Program, Kur'an-ı Kerim tilaveti ile başladı. Adalet Bakanı Yılmaz Tunç, hemşehrileriyle bir araya gelerek Bartın ve Zonguldaklıları bir araya getiren bu özel buluşmada hemşerileri ile samimi bir konuşma gerçekleştirdi.
Adalet Bakanı Yılmaz Tunç, bir etkinlikte yaptığı konuşmada, derneklerin doğup büyüdüğümüz yeri hatırlamamız, kültürümüzü gençlere aktarmamız ve geçmişimizi anlatmamız adına önemli bir faaliyet gösterdiğini belirtti. Ancak aynı zamanda, yaşadığımız yerleri sahiplenme, birlik ve beraberlik oluşturma adına da derneklerin kilit bir rol oynadığını ifade etti.
Esenler'de bir araya geldikleri etkinlikte, Esenler ve İstanbul'un geleceği için endişe ve taleplerini dernekler aracılığıyla bir araya gelip paylaştıklarını dile getiren Tunç, "Doğduğumuz yeri unutmuyoruz, ama doyduğumuz yere, Esenler'imize, İstanbul'umuza da sahip çıkıyoruz" dedi.
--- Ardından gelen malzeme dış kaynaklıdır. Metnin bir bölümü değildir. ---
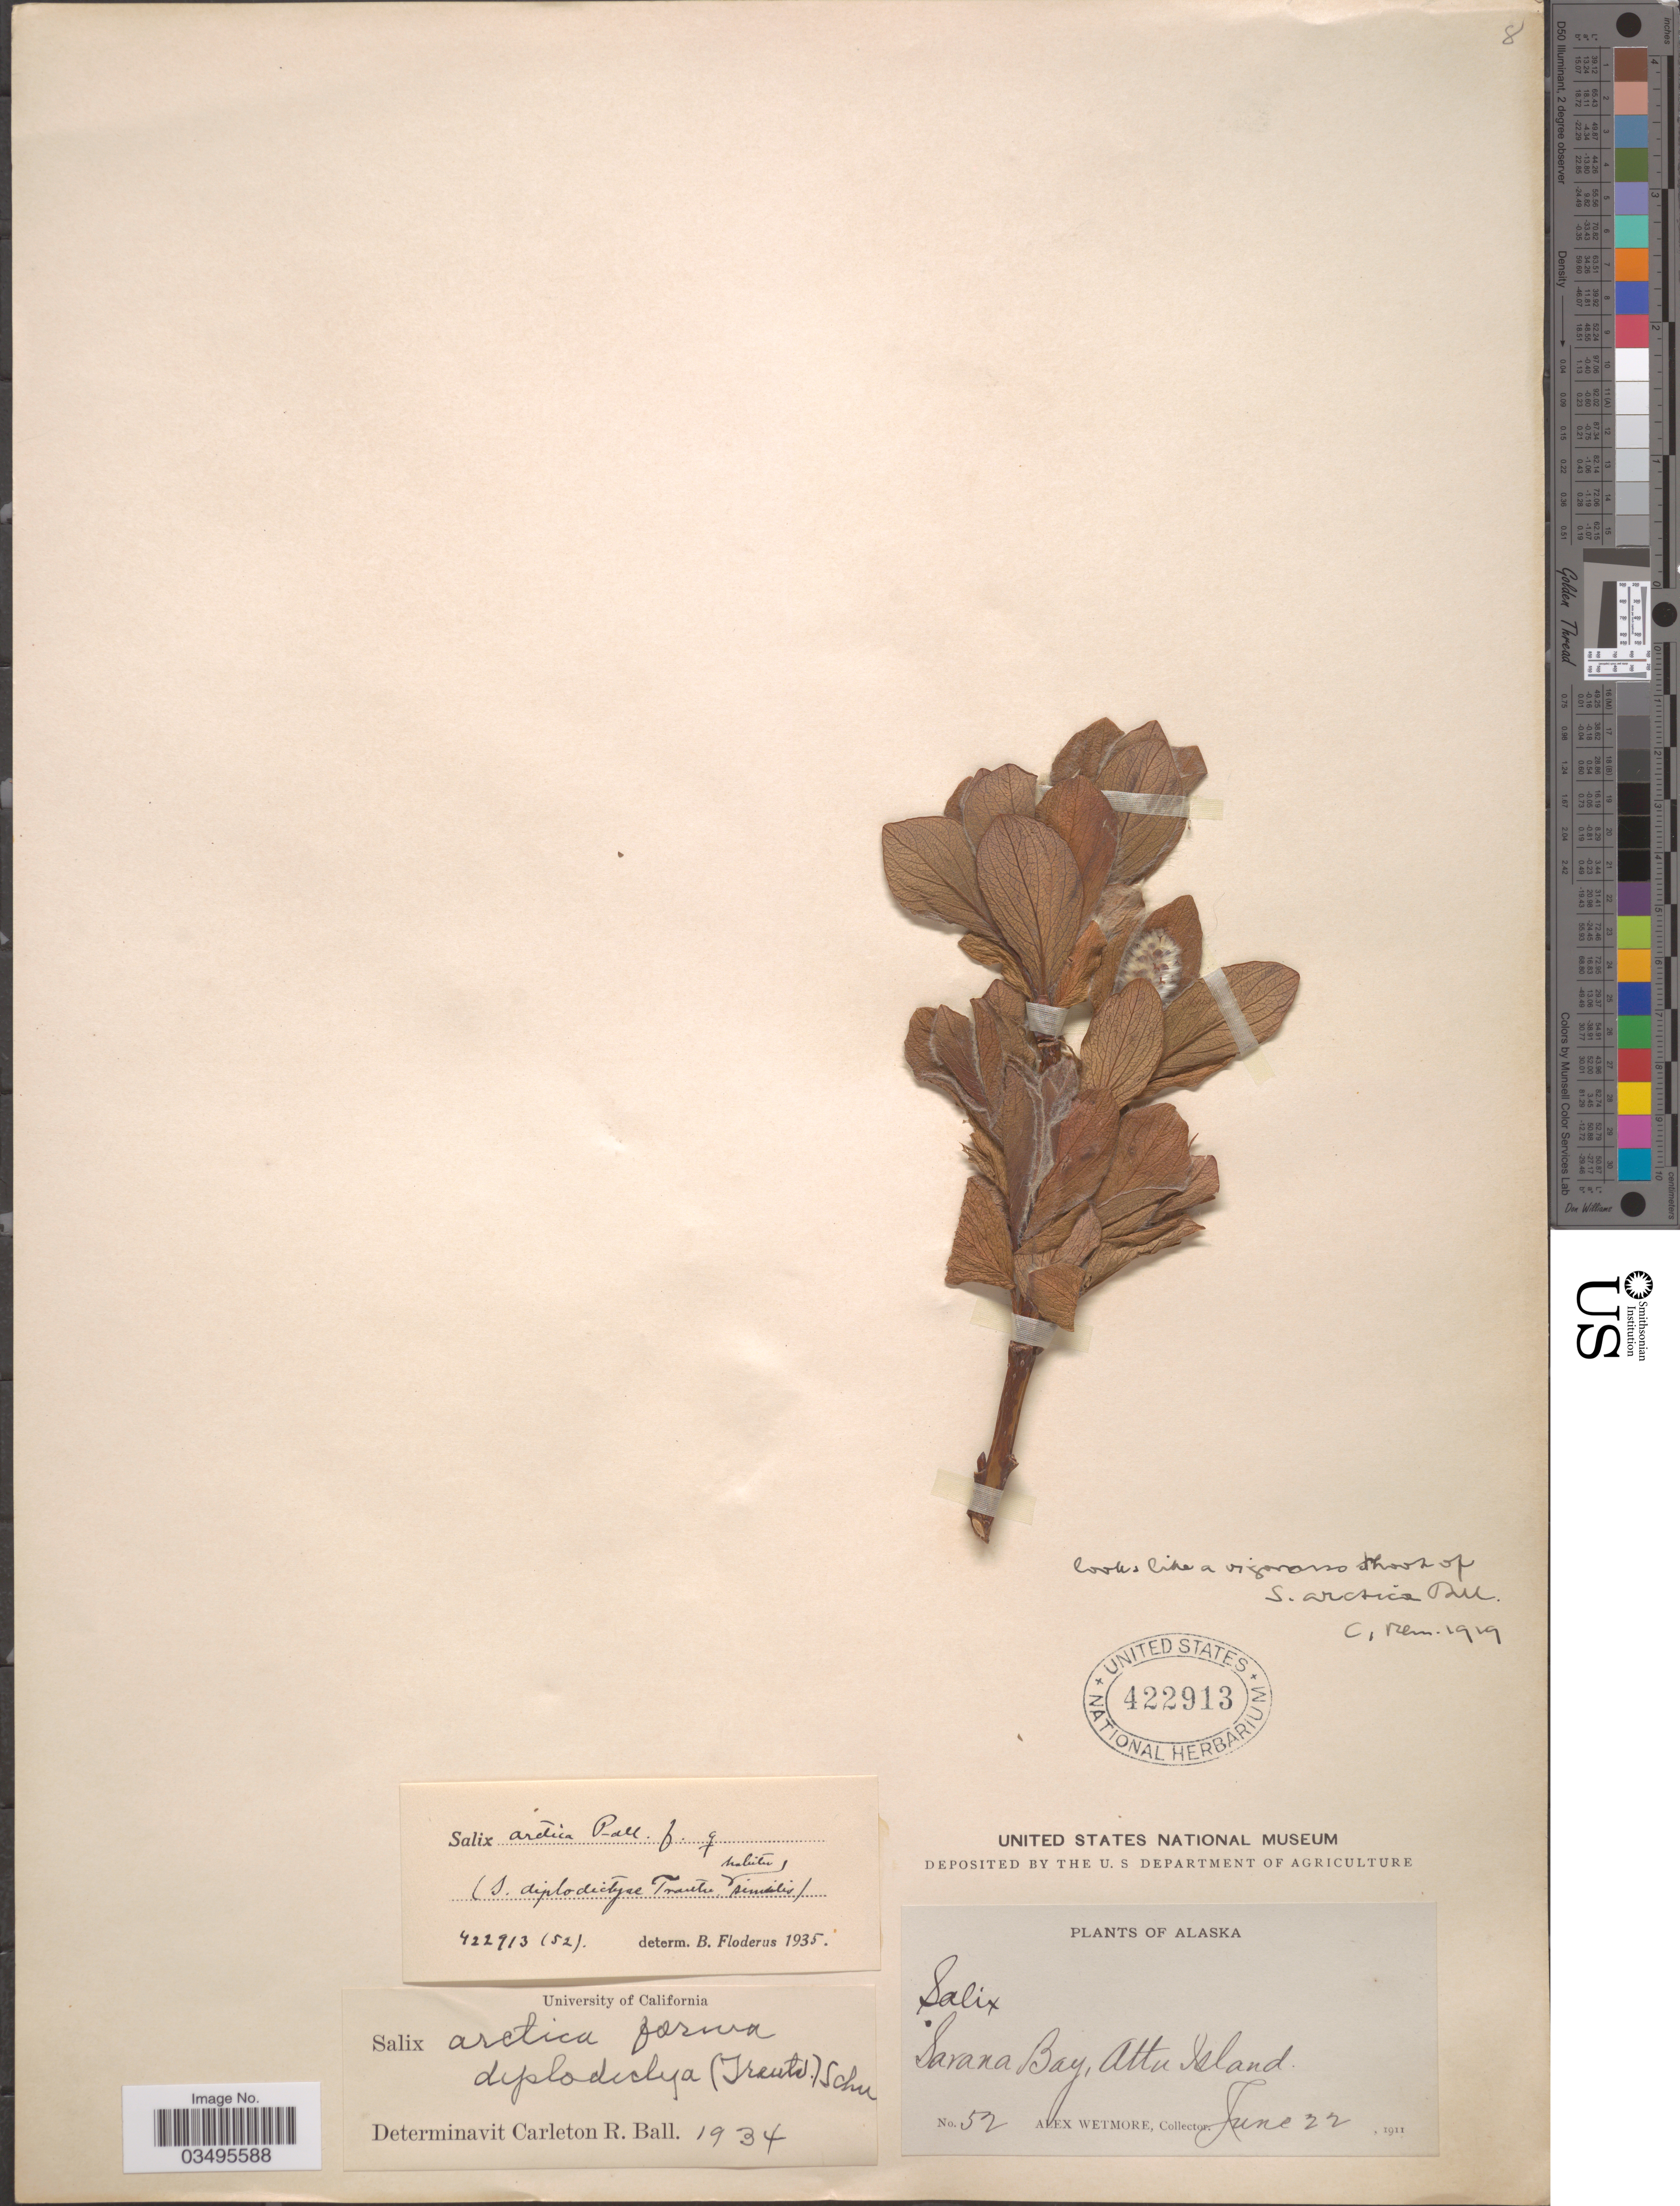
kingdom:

Adalet Bakanı, derneklerin bu rolüyle birlikte, hem kültürel bağları sürdürdüğünü hem de yaşanılan yerlere duyulan sorumluluğu artırdığını vurguladı.
Adalet Bakanı Yılmaz Tunç, “Derneklerimiz doğduğumuz yeri unutmama, kültürümüzü gençlerimize anlatma, çocuklarımıza geçmişimizi anlatma, doğduğumuz yerleri, hatıralarımızı devam ettirme adına önemli bir faaliyet gösteriyor. Ancak doyduğumuz yer olan İstanbul'da, Esenler’de, hangi ilçede yaşıyorsak orayı sahiplenme adına da, birlik ve beraberliği sağlayarak yaşadığımız yeri sahiplenme adına önemli çalışmalar yapıyor. İşte bugün Esenler’de bir araya gelmişsek, Esenler’in, İstanbul’un geleceği için bir takım endişemiz ve taleplerimiz varsa bunu bu dernekler vasıtasıyla bir araya gelip sağlıyoruz. O nedenle doğduğumuz yeri de unutmuyoruz ama doyduğumuz yere, Esenler’imize de, İstanbul’umuza da sahip çıkıyoruz inşallah” ifadelerini kullandı.
"İstanbul’u sadece İstanbul diyecek bir büyükşehir belediye başkanı yönetmeli" diyen Bakan Tunç, “İstanbul 5 yıllık kayıp yıllarını inşallah telafi edeceği bir döneme giriyor. Bundan hiç şüphemiz yok. Esenler’de Türkiye rekoru kıracak bir başarı zaten sağlanacak. Büyükşehir Belediyesi’nde de İstanbullu hemşehrilerimiz dünya metropolü olan, Fatih’in emaneti olan bu şehrin o kayıp yıllarını telafi edecek bir süreci inşallah Murat Kurum’la başlatacaklar. Çöpleri toplanmayan bir İstanbul vardı. Çünkü işçilere maaşları ödenemez hale gelmişti. Çöp dağları patlamıştı Ümraniye’de gecekonduların üzerine de aylarca oradaki cesetler çöp dağının altından çıkarılamamıştı. Havası solunamayan bir İstanbul vardı. Gazeteler promosyon olarak gaz maskesi dağıtır hale gelmişti. Haliç’in yanından kokudan geçilemeyen bir İstanbul vardı.
Haliç’i tertemiz yapan bir belediye başkanı ortaya çıktı 94’te. Havası solunamayan, çöpleri toplanamayan, suları akmayan bir İstanbul vardı. Sular boşu boşuna akmadı. Nasıl aktı? Istranca derelerinin önüne 7 tane baraj yapıldı ve o barajlar yapılırken ağaç katliamı, çevre katliamı yapılıyor dediler. O barajlar yapılmasaydı bugün Esenler’e, İstanbul’un ilçelerine suyun gelmesi mümkün değildi. Devasa projeler, köprüler, Marmaraylar olmasa İstanbul’daki keşmekeşi düşünmek bile istemiyoruz. İstanbul’u İstanbul’u düşünecek, sadece İstanbul diyecek bir büyükşehir belediye başkanı yönetmeli. O da işte değerli hemşehrimiz Murat Kurum” dedi.